*PROBLEM*
Pictures excluded, return the lines below from the first through the line holding "Table 2. The".

[Saved entries]
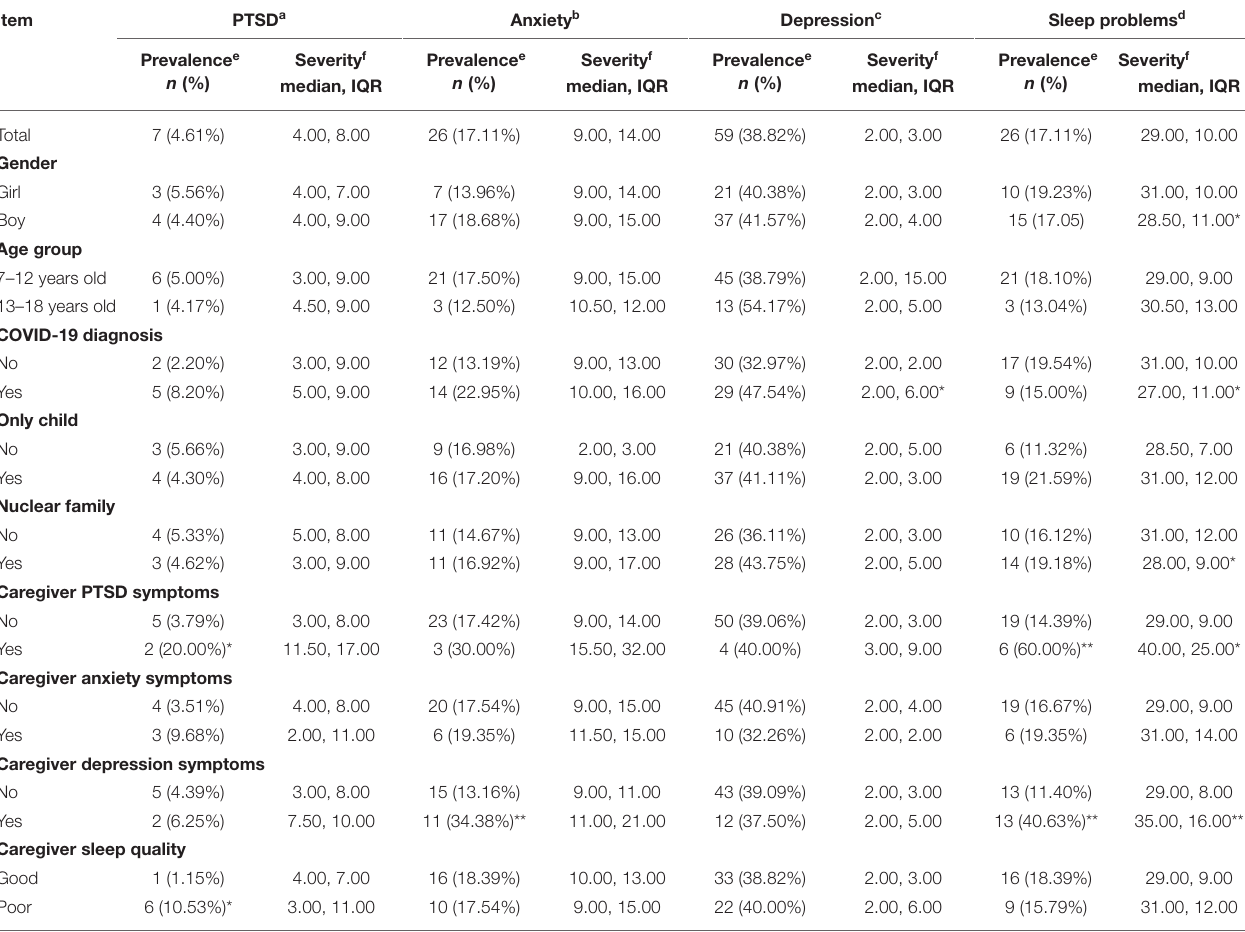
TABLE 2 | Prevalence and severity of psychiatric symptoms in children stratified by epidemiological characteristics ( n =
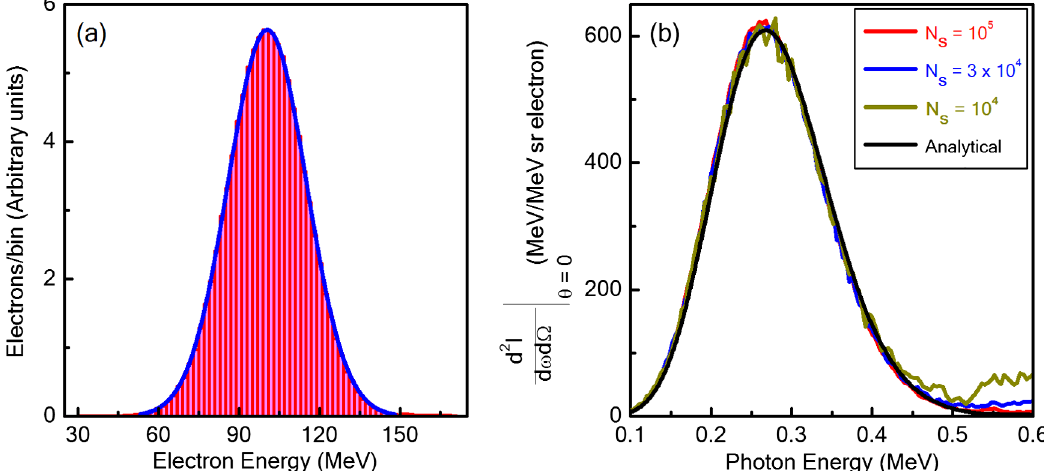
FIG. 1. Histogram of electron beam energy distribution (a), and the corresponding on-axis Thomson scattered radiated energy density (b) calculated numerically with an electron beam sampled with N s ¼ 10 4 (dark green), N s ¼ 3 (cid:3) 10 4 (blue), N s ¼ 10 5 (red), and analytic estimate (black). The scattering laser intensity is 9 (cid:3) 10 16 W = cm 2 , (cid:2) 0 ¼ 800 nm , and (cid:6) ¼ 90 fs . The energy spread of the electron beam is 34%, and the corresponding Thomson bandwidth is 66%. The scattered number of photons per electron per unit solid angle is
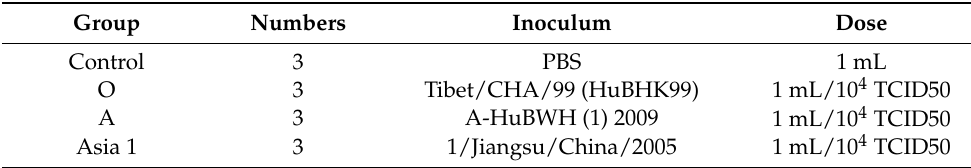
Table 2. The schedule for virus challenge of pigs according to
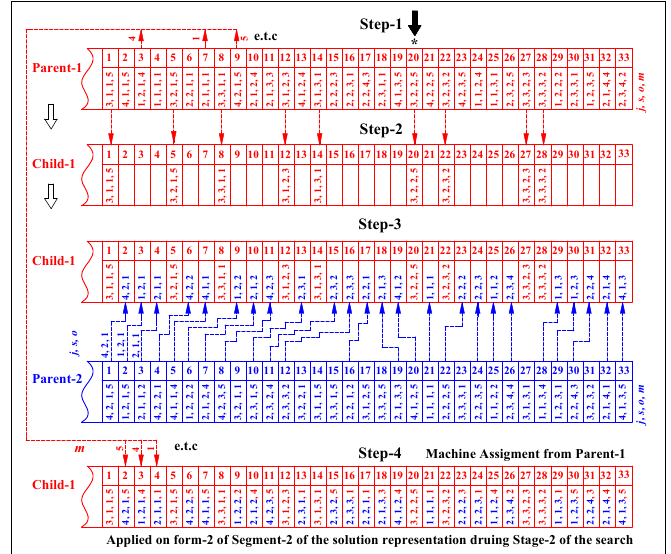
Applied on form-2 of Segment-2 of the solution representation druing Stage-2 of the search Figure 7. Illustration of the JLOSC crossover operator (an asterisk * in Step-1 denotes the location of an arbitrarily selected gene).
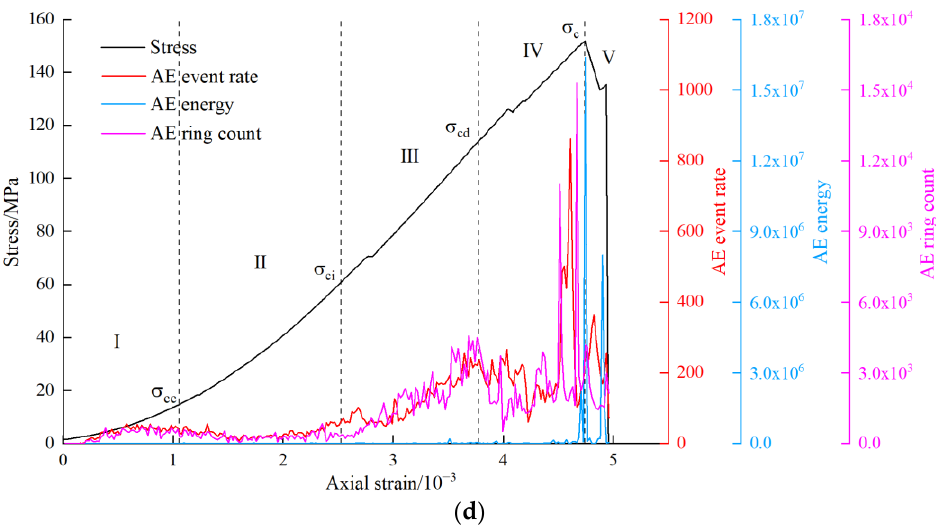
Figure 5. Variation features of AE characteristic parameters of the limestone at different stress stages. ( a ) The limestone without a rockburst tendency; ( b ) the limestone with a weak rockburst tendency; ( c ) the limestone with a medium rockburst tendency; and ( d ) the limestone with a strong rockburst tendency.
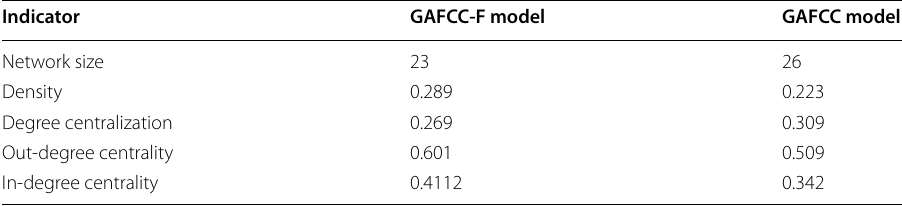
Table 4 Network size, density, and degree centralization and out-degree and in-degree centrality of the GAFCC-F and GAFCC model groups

*ANSWER FOR THIS EXERCISE*
TABLE 2 | Prevalence and severity of psychiatric symptoms in children stratified by epidemiological characteristics ( n =
FIG. 1. Histogram of electron beam energy distribution (a), and the corresponding on-axis Thomson scattered radiated energy density (b) calculated numerically with an electron beam sampled with N s ¼ 10 4 (dark green), N s ¼ 3 (cid:3) 10 4 (blue), N s ¼ 10 5 (red), and analytic estimate (black). The scattering laser intensity is 9 (cid:3) 10 16 W = cm 2 , (cid:2) 0 ¼ 800 nm , and (cid:6) ¼ 90 fs . The energy spread of the electron beam is 34%, and the corresponding Thomson bandwidth is 66%. The scattered number of photons per electron per unit solid angle is
Table 2. The schedule for virus challenge of pigs according to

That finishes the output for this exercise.